Michael Puckett SOM/FES '15

Company: Pacific Gas and Electric Company

"I learned that in a regulated utility, it's not the same environment as a profit-driven, private company. They're not necessarily about maximizing profit. They really have the amount of revenue that they can earn dictated by regulations. So really in a lot of cases what they're trying to do is minimize risk. My project looked across their 67 hydro facilities and tried to come up with basically an NPV of how much value each specific facility provided, and then looked at what we can do—whether it's improving efficiency or reliability or adding features to a partial facility—seeing what the business case could be for particular projects and then embedding this evaluation tool within their processes… We were able to take this tool and apply it to a few projects and pretty easily show that there's a ton of extra efficiency and extra value that PG&E is leaving on the table. We were able to leave them with a process and a product they can use to look at the way they're developing projects.“


Sumit Kadakia

Sumit Kadakia SOM/FES '16

Company: Big City Farms, an urban agricultural startup

"The big takeaway from my summer is not to be afraid to experiment. I had no background in agriculture. I was choosing between working for a venture capital firm for the summer in Boston or joining this agricultural startup down in Baltimore… It was a really tough decision: did I want to go to a firm that's fairly reputable that could lead to something in that same field in the future or did I want to go do something completely different?
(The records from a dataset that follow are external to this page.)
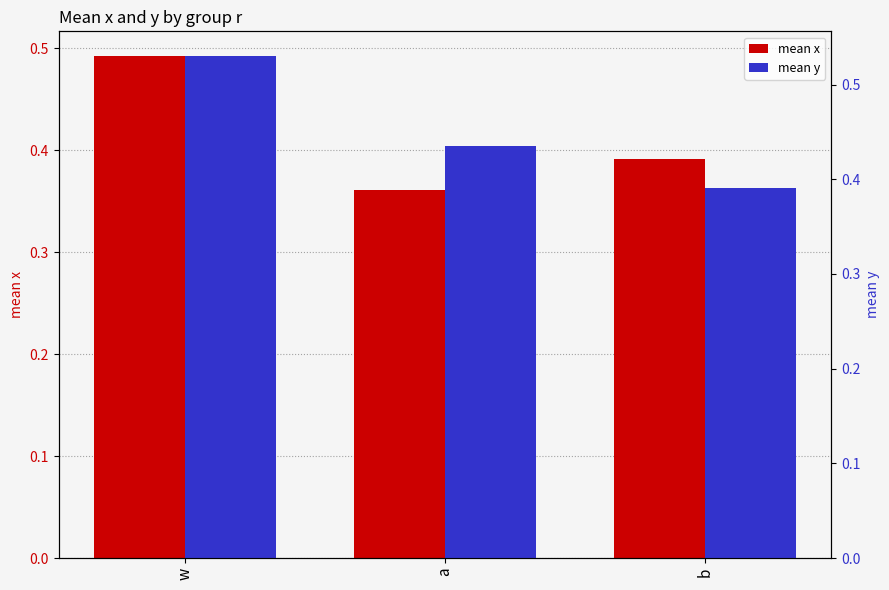

The mean x series shows 0.4 at b. True or false?

True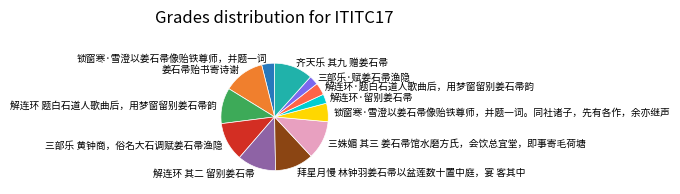

Which category has the biggest portion of the pie?

姜石帚贻书寄诗谢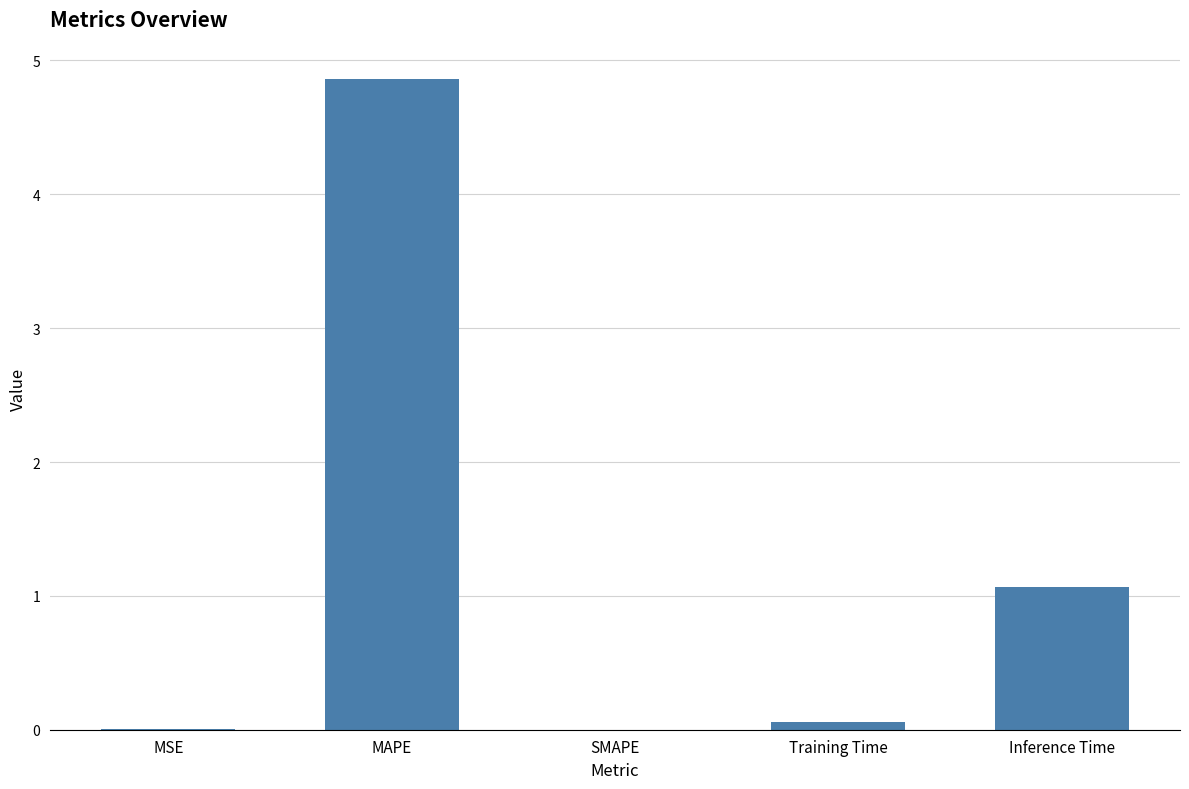

The value at SMAPE is -1.9. True or false?

False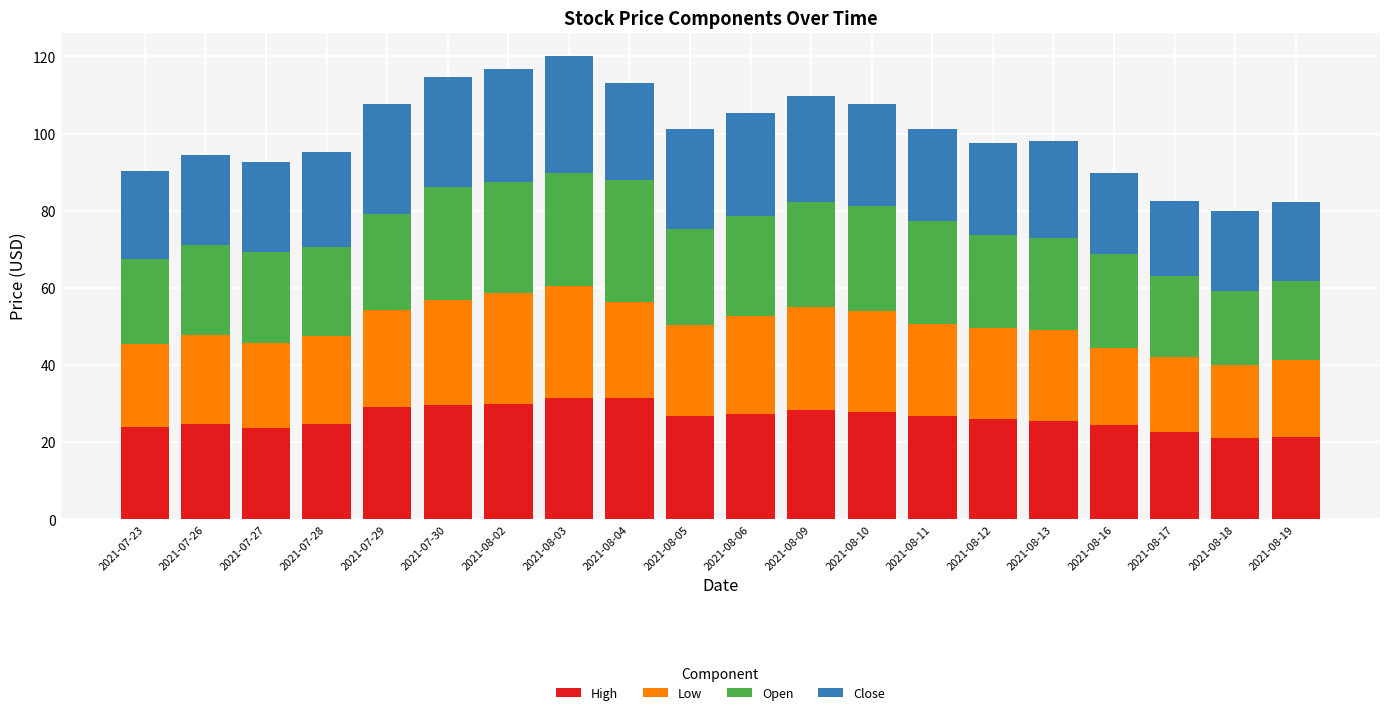

What is the highest value of the High series?

31.5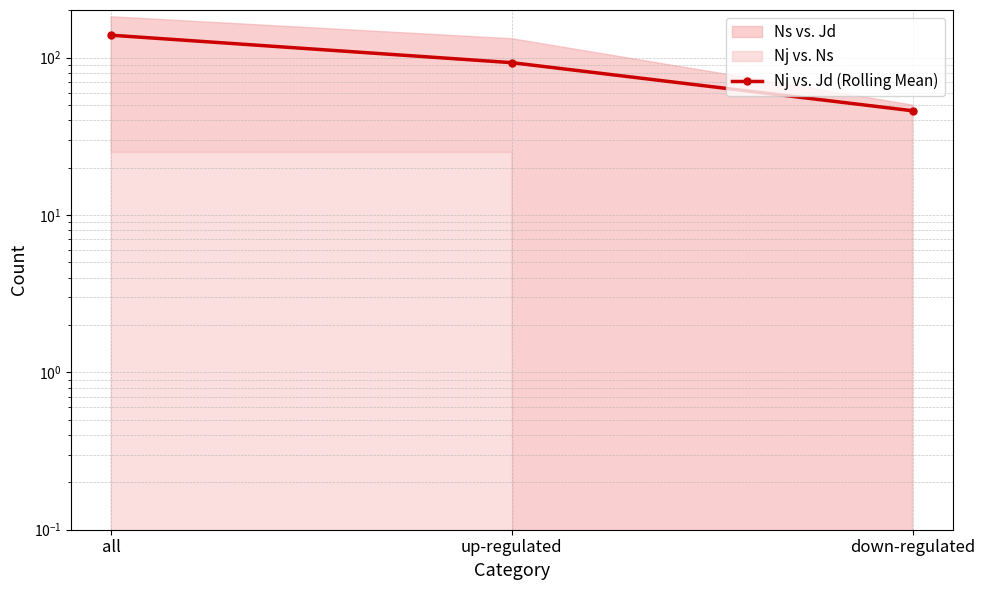

What position from the right is all?

3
As a joint-degree student, we have two summers, which makes your first summer really risk-free. I decided to take advantage of this, joining the ag startup, and I absolutely loved my experience. So that's the takeaway I'd give to everyone. Even if you only have one summer here, the point is to try something different, to get to understand a different part of yourself. You have the rest of your career afterwards to hone in on your specific path. If you try something else now, you might end up loving it and changing the entire direction of what you do."